[LISTED ENTRIES — start]

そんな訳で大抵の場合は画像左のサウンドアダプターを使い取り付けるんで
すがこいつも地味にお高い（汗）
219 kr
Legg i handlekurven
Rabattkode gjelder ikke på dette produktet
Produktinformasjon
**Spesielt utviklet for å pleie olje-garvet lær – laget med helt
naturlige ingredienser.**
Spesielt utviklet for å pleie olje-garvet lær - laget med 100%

[LISTED ENTRIES — finish]
[LISTED ENTRIES — start]

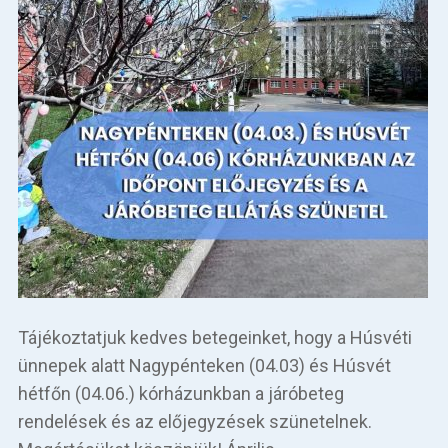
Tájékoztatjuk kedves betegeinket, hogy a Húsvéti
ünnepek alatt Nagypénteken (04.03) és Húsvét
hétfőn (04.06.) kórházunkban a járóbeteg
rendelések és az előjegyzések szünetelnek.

[LISTED ENTRIES — finish]

• YOUR GOAL: Reproducing the whole listing above is not the task. Copy exactly only the lines from the one with "Tájékoztatjuk kedves betegeinket, hogy" to the one with "rendelések és az előjegyzések szünetelnek.", both kept.

• RESULT OF THIS TASK:
Tájékoztatjuk kedves betegeinket, hogy a Húsvéti
ünnepek alatt Nagypénteken (04.03) és Húsvét
hétfőn (04.06.) kórházunkban a járóbeteg
rendelések és az előjegyzések szünetelnek.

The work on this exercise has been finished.